- _Lesetext_:
# # # # # # #

Späte Republik

Sicher benennbare Porträts von Politikern der Römischen Republik sind uns erst aus der Spätzeit, seit dem mittleren 1. Jahrhundert v. Chr., überliefert: Wir kennen die Bildnisse von Pompejus, Caesar, Crassus, Cicero, Marcus Antonius, Octavian und Agrippa.  

Die Voraussetzungen für die Identifizierung römischer Politikerporträts wurden in dieser Zeit geschaffen, denn erstmals wurden Porträts von führenden Staatsmännern mit Namensbeischriften in Rom auf Münzen geprägt. Gesicherte Porträts des unterlegenen Gegenspielers Octavians, Marc Anton, sind sogar nur von Münzen bekannt. Denn auch das Zerstören von Porträtstatuen politischer Gegner gehörte zu den heftigen Kämpfen zwischen den führenden Politikern der späten römischen Republik.  

Die Münzporträts folgten offenbar detailgetreu den Entwürfen, die auch Porträts in anderen Gattungen zugrunde lagen. Deshalb ist es möglich, die rundplastischen Porträts der Hauptakteure der späten Römischen Republik durch einen Vergleich mit Münzbildern zu identifizieren.  

Das öffentliche Erscheinungsbild der Politiker der späten römischen Republik wurde durch die Einführung von solchen Prototypen vereinheitlicht. So verbreitete sich in den verschiedenen Gattungen der bildenden Kunst ein Bildtypus für eine Person, der durch diese ständige Wiederholung überall leicht wiedererkannt werden konnte. Diese Praxis war Rom eine Neuerung spätrepublikanischer Zeit, die aber wohl Vorläufern in späthellenistischen Königreichen abgeschaut war, v.a. aus dem ptolemäischen Ägypten. Sie bildete später die Grundlage für die Vervielfältigung der Porträttypen römischer Kaiser.   Die historischen Quellen berichten von verschiedenen Anlässen und Orten für die Aufstellung von Porträtstatuen; offenbar spielte die Selbstdarstellung durch Porträts in der politischen Auseinandersetzung eine wichtige Rolle. Doch lassen sich die in Kopien erhaltenen Porträttypen nur hypothetisch mit diesen Nachrichten verbinden, weil die Textzeugnisse darüber schweigen, ob die erwähnten Statuen Anlass für Neuschöpfungen von Porträttypen waren, oder ob sie bereits etablierten Typen folgten.

# # # # # # #

Aus einer Sammlung entnommene Einträge
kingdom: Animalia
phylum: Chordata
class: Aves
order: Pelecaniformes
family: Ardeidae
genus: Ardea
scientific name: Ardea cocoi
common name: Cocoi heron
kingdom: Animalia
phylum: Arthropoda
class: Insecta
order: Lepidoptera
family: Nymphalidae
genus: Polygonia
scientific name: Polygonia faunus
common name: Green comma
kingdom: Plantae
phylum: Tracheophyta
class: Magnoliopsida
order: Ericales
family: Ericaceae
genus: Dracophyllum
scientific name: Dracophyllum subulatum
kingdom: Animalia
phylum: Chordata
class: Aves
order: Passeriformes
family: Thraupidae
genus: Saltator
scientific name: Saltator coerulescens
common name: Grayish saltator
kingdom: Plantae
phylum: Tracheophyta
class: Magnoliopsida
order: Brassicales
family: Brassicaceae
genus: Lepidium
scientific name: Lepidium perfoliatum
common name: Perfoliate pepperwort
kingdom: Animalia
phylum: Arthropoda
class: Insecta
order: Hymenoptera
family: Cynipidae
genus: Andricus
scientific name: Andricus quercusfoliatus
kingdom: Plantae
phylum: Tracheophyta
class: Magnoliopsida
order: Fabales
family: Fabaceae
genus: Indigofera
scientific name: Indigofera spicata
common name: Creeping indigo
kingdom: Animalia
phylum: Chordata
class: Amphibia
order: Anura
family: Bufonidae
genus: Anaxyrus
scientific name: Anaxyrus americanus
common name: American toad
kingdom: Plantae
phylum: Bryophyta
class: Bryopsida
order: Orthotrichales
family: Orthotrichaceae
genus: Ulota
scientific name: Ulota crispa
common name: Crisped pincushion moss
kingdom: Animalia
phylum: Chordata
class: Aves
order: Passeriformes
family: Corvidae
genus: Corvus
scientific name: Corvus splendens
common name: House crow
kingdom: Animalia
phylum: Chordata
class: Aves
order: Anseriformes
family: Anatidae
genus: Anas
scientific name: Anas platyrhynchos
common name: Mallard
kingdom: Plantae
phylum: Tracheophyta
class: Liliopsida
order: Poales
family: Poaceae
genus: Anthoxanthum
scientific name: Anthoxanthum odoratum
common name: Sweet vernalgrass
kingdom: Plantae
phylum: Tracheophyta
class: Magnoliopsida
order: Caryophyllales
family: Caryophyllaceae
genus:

# # # # # # #

- _Die Aufgaben_:
- 1) Geben Sie einen Abschnitt des Lesetexts wortgetreu wieder. Beginnen Sie bei den Worten „Die Münzporträts folgten“ und hören Sie nach „Münzbildern zu identifizieren.“ auf.
- 2) Beantworten Sie anhand des Lesetexts die folgenden Fragen:
(a) Seit wann sind sicher benennbare Porträts von Politikern der Römischen Republik überliefert?
(b) Von welchem Politiker sind gesicherte Porträts nur von Münzen bekannt?
(c) Aus welchem späthellenistischen Königreich stammten vor allem die Vorläufer der Praxis, einen einheitlichen Bildtypus für eine Person zu verbreiten?

- _Vollständige Antworten_:
- 1)
Die Münzporträts folgten offenbar detailgetreu den Entwürfen, die auch Porträts in anderen Gattungen zugrunde lagen. Deshalb ist es möglich, die rundplastischen Porträts der Hauptakteure der späten Römischen Republik durch einen Vergleich mit Münzbildern zu identifizieren.

- 2)
(a) Seit dem mittleren 1. Jahrhundert v. Chr.
(b) Von Marc Anton.
(c) Aus dem ptolemäischen Ägypten.